■ YOUR GOAL: Return, without any changes, the lines below from the line containing "### Hi there 👋" through the line containing "your GitHub profile.", including both of those lines.

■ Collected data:

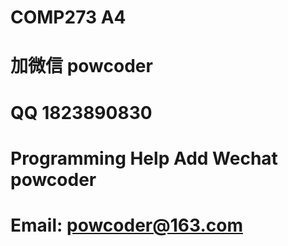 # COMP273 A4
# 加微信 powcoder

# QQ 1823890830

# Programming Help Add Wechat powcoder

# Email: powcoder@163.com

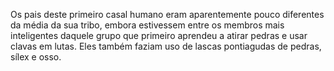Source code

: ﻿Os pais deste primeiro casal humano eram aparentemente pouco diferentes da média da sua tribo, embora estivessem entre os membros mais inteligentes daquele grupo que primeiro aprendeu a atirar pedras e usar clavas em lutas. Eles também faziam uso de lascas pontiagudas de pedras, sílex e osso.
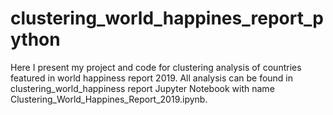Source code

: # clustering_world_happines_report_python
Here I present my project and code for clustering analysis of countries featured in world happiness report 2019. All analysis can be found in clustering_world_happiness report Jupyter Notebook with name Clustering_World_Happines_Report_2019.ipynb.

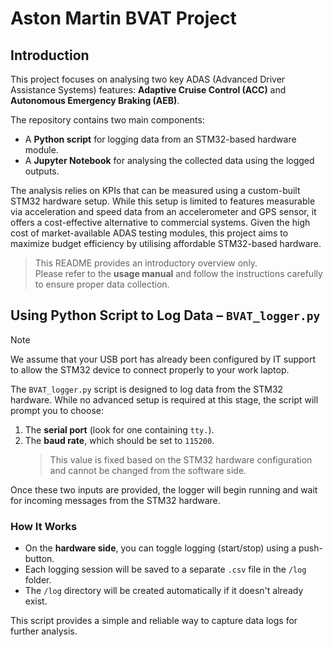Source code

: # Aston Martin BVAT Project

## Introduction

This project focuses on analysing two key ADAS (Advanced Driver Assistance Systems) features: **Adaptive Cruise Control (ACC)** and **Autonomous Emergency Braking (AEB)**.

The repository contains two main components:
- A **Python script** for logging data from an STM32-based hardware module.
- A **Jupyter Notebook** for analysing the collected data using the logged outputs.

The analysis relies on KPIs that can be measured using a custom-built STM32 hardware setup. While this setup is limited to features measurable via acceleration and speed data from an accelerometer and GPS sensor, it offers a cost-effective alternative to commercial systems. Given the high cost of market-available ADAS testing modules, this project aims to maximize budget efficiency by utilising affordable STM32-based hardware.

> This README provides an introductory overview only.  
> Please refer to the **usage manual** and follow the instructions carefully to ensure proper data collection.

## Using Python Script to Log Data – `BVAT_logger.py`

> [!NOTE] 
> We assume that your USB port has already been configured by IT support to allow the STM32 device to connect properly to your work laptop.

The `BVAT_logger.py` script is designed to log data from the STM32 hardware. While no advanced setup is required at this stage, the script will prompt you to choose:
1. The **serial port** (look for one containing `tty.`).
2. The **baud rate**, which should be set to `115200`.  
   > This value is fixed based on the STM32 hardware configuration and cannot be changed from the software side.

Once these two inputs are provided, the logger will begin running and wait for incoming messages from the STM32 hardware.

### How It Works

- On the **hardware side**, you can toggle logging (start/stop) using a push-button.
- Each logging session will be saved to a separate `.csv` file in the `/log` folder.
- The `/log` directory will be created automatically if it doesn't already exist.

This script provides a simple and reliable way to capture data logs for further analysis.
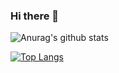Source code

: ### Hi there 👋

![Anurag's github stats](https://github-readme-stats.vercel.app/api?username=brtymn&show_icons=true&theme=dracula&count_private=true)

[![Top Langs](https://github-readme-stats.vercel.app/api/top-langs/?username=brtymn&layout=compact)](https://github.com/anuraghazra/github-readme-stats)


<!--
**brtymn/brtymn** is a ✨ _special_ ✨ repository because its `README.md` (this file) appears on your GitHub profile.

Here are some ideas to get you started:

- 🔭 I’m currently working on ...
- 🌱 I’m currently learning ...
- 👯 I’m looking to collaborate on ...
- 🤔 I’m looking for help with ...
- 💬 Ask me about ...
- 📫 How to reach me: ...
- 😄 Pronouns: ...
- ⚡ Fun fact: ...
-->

==

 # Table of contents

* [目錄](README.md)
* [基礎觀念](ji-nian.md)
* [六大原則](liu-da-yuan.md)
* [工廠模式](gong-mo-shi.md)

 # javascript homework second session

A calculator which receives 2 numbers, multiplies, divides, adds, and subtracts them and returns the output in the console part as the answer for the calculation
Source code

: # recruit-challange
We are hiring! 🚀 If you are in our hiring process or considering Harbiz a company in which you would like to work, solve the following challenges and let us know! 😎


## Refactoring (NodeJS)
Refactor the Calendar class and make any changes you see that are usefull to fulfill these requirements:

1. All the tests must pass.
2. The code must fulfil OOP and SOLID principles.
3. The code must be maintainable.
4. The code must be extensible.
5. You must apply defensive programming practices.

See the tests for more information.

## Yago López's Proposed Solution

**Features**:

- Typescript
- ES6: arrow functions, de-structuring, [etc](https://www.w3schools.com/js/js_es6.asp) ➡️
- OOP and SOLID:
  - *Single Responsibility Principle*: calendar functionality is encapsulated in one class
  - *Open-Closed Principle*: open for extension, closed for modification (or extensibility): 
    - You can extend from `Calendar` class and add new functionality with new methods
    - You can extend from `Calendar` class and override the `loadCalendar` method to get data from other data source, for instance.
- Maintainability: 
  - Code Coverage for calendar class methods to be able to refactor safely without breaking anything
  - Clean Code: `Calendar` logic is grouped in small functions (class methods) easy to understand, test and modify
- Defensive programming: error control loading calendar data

■ SOLUTION TO THE PROBLEM:
: ### Hi there 👋

![Anurag's github stats](https://github-readme-stats.vercel.app/api?username=brtymn&show_icons=true&theme=dracula&count_private=true)

[![Top Langs](https://github-readme-stats.vercel.app/api/top-langs/?username=brtymn&layout=compact)](https://github.com/anuraghazra/github-readme-stats)


<!--
**brtymn/brtymn** is a ✨ _special_ ✨ repository because its `README.md` (this file) appears on your GitHub profile.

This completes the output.